Xinjiang Production and Construction Corps Radio and Television
- Type: Broadcast
- Country: People's Republic of China
- Broadcast area: Xinjiang
- Parent: Xinjiang Production and Construction Corps
- Launch date: 19 July 1994 (officially)
- Television channel: Bingtuan Satellite Television
- Online service: Bingtuan Online
- Official website: www.btzx.com.cn
- Replaced: Xinjiang Production and Construction Corps Television Recording Centre

= Xinjiang Production and Construction Corps Radio and Television =

Satellite television station in Xinjiang, China

Xinjiang Production and Construction Corps Radio and Television (新疆生产建设兵团广播电视台) is a provincial satellite television station in Xinjiang, China, administered by the Xinjiang Production and Construction Corps (Bingtuan).
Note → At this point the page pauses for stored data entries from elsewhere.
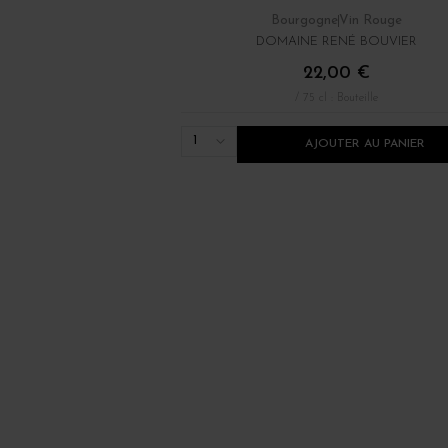
Bourgogne
Vin Rouge
DOMAINE RENÉ BOUVIER
22,00 €
/ 75 cl : Bouteille
1
AJOUTER AU PANIER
It runs a television channel called Bingtuan Satellite Television (兵团卫视), which started its 24-hour satellite broadcasting through Sinosat-3 on 7 October 2007.

==History==
Xinjiang Production and Construction Corps Radio and Television was preceded by Xinjiang Production and Construction Corps Television Recording Centre (新疆生产建设兵团电视录制中心), which was established in early 1985. The Xinjiang Production and Construction Corps began constructing a cable television station in 1993, with a test broadcast in May. The General Office of the Xinjiang Production and Construction Corps approved the establishment of Xinjiang Production and Construction Corps Radio and Television on 25 March 1994. The Ministry of Radio, Film and Television of the People's Republic of China gave its approval on 19 July 1994.

==Programs==
Its service covers 12 of Xinjiang's 14 prefectures, as well as the regional capital of Ürümqi. On 1 July 2008, Bingtuan Satellite Television was overhauled with a new focus on music programs, in an effort to become the top youth music channel in China. However, after the July 2009 Ürümqi riots, the State Administration of Radio, Film, and Television demanded that Bingtuan Satellite Television rectify its content. As a result, only a few programs, such as Bingtuan News and some soap operas, were kept. The channel also began routinely rebroadcasting CCTV-1, the primary channel of China Central Television, and cancelled several of its previously planned entertainment shows, which would have been produced in partnership with a production company in Beijing.